Reproduce the items from the very beginning through the line containing "table_cell बीजपूरम् [1, 843, 620, 1683]", including both that first line and that last one.

--- BEGIN DATASET CONTENT ---

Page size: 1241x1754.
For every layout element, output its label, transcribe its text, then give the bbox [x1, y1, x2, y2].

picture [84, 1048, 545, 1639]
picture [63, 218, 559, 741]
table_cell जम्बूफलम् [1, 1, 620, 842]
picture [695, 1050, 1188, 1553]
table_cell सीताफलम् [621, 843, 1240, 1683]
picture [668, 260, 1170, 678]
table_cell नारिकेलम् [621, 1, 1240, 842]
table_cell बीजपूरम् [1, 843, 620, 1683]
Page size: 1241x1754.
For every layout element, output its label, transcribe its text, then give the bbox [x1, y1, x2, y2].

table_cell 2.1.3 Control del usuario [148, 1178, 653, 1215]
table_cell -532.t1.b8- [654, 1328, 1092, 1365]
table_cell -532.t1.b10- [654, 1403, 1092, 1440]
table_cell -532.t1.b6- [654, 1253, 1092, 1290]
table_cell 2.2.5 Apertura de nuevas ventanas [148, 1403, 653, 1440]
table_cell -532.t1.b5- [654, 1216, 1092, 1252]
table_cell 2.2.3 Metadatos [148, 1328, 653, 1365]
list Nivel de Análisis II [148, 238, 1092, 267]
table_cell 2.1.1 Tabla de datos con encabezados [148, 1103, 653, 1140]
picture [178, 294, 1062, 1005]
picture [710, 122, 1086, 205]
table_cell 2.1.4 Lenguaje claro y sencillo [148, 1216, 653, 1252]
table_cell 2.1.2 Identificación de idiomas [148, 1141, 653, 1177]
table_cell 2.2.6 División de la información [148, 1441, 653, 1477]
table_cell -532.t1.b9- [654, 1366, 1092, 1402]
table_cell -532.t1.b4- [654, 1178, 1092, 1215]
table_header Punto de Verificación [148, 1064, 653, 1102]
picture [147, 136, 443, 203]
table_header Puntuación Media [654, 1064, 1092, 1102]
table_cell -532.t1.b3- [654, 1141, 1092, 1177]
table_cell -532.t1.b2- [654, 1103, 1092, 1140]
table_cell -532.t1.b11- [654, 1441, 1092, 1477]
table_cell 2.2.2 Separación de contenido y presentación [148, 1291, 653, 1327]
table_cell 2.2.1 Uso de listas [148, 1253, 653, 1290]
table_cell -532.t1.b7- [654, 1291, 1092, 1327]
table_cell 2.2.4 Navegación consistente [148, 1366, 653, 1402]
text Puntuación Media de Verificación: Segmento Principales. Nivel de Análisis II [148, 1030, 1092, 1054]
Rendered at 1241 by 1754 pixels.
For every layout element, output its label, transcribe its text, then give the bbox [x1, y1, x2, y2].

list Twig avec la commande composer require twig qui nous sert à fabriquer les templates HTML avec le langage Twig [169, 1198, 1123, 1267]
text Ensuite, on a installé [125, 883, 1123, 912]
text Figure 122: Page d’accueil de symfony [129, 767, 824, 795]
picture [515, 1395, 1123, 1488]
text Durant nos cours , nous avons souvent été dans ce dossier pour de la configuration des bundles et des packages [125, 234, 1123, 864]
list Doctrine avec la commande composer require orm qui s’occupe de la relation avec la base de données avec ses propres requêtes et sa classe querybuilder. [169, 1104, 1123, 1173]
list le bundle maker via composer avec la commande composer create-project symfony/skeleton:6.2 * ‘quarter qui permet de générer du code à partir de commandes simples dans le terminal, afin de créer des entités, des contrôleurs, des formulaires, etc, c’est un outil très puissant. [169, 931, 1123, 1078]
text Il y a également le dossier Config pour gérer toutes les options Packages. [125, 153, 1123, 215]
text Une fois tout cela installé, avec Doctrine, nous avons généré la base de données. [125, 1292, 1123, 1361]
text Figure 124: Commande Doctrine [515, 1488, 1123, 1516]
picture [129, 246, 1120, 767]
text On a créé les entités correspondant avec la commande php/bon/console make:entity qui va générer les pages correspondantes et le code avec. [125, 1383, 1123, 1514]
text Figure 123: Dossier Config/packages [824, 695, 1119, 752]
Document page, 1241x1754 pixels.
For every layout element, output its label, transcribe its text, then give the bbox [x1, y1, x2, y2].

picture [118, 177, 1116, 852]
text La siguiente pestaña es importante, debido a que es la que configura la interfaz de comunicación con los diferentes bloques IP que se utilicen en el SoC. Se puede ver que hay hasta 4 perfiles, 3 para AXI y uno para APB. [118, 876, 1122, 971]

--- END DATASET CONTENT ---

> _EXERCISE RESULT_:
Page size: 1241x1754.
For every layout element, output its label, transcribe its text, then give the bbox [x1, y1, x2, y2].

picture [84, 1048, 545, 1639]
picture [63, 218, 559, 741]
table_cell जम्बूफलम् [1, 1, 620, 842]
picture [695, 1050, 1188, 1553]
table_cell सीताफलम् [621, 843, 1240, 1683]
picture [668, 260, 1170, 678]
table_cell नारिकेलम् [621, 1, 1240, 842]
table_cell बीजपूरम् [1, 843, 620, 1683]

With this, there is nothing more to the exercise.